Доярки молчали. Молчание было не то, на которое я рассчитывал.

— Это как та, что с крыши? — спросила одна, помоложе.

— Примерно как та, что с крыши.

— Так мы её и так едим.

— Едите, — согласился я. — Только крыша кончится через две недели, и после этого не будет ни крыши, ни лапки, потому что за лапкой надо ехать, пилить и возить, а этого никто не делает.

Тут я мог бы сказать красиво. Я даже слышал, как оно прозвучало бы.

Я сказал по-другому.

— Лес за Гарью, четыре версты. Ель молодая, лапка низкая, брать можно бабе с топором и подростку. Двое саней в день — это на всё поголовье примерно та же дача, что вы сейчас снимаете с крыши. Только крыша одна, а лес не кончится.

— И кто поедет? — спросила Дарья.

— Вы и поедете. Больше некому.

— А ты?

— А я договорюсь, чтобы за эти дни вам писали трудодни, и добьюсь, чтобы не по норме на кубометр дров, а по факту.

— Кто ж тебе разрешит?

— Никто. Поэтому я и иду в председатели.

Стало тихо совсем.

Тихо было секунд десять, и за эти секунды я успел прожить всё, что вообще может прожить человек, ляпнувший вслух то, что собирался готовить три недели.

— Ишь ты.

И вытерла руки о фартук, и посмотрела на меня без всякого воодушевления.

— А ты, Егор Кузьмич, из МТС-то уйдёшь? Совсем?

— Совсем.

— С четырёхсот рублей — на трудодень.

— На трудодень.

Она помолчала.

— Мой Санька в сентябре уехал.
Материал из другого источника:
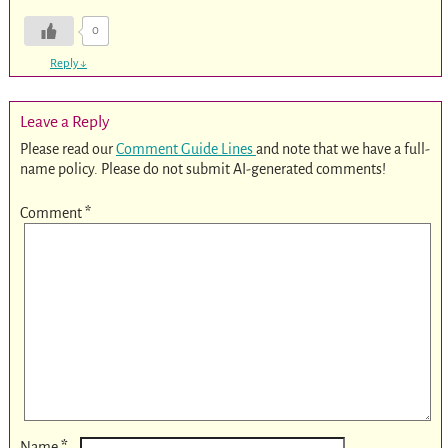
0
Reply
↓
Leave a Reply
Please read our
Comment Guide Lines
and note that we have a full-
name policy. Please do not submit AI-generated comments!
Comment
*
*
Name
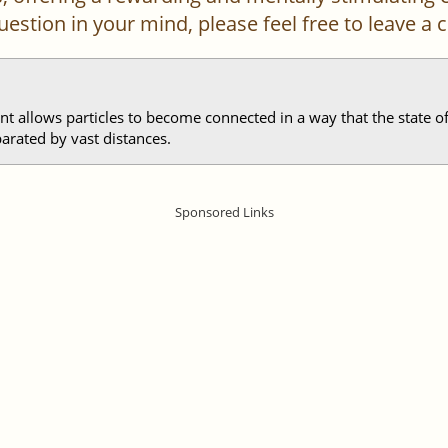
 question in your mind, please feel free to leave 
allows particles to become connected in a way that the state of 
parated by vast distances.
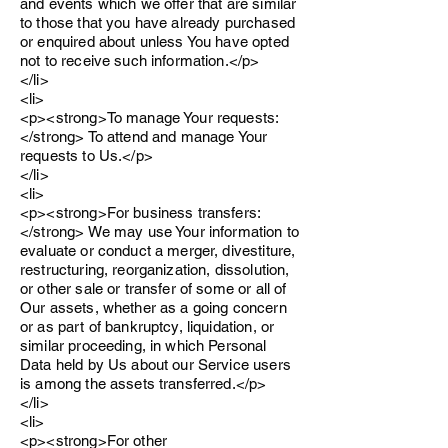
and events which we offer that are similar
to those that you have already purchased
or enquired about unless You have opted
not to receive such information.</p>
</li>
<li>
<p><strong>To manage Your requests:
</strong> To attend and manage Your
requests to Us.</p>
</li>
<li>
<p><strong>For business transfers:
</strong> We may use Your information to
evaluate or conduct a merger, divestiture,
restructuring, reorganization, dissolution,
or other sale or transfer of some or all of
Our assets, whether as a going concern
or as part of bankruptcy, liquidation, or
similar proceeding, in which Personal
Data held by Us about our Service users
is among the assets transferred.</p>
</li>
<li>
<p><strong>For other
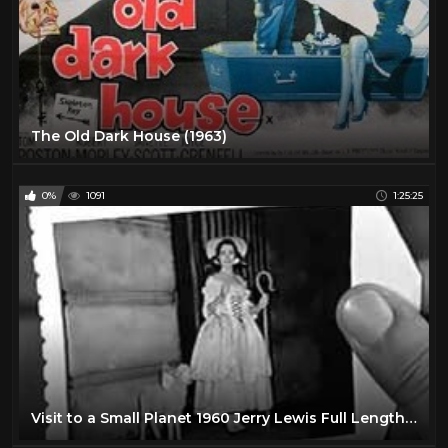
The Old Dark House (1963)
0%
1091
1:25:25
Visit to a Small Planet 1960 Jerry Lewis Full Length Comedy Movie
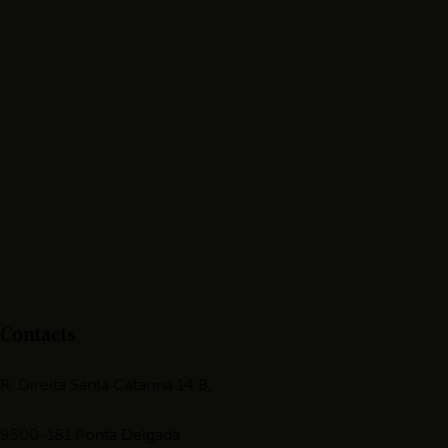
Contacts
R. Direita Santa Catarina 14 B,
9500-181 Ponta Delgada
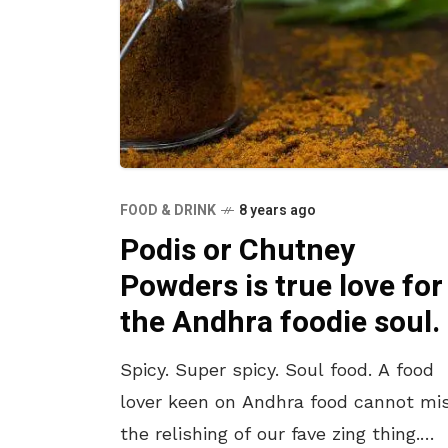
FOOD & DRINK
8 years ago
Podis or Chutney
Powders is true love for
the Andhra foodie soul.
Spicy. Super spicy. Soul food. A food
lover keen on Andhra food cannot mi
the relishing of our fave zing thing.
По оргнабору, на стройку. Пишет: мама, тут по графику и в баню водят. И правильно уехал, я его сама собирала. — Она подняла на меня глаза. — А ты, значит, наоборот.

— Наоборот.

— Тогда я тебе так скажу. — Дарья взяла подойник. — Ты человек, конечно, головастый, и порядок ты навёл, и на току теперь не воруют, спасибо. Только все головастые у нас отсюда уезжают. Приезжают, наводят порядок, а потом их берут в район, и мы опять одни с этой крышей.

— Я не уеду.

— Все так говорят. Ты сперва останься. Мы поглядим.

И пошла к своим коровам, и остальные пошли за ней, и никто ничего мне не пообещал.

А я стоял под открытыми стропилами и понимал одну вещь, до которой сам бы не додумался ни за какие три недели.

Я всё это время считал, что главное — решиться.

Оказалось, что решиться — это самое дешёвое, что я в тот февраль сделал.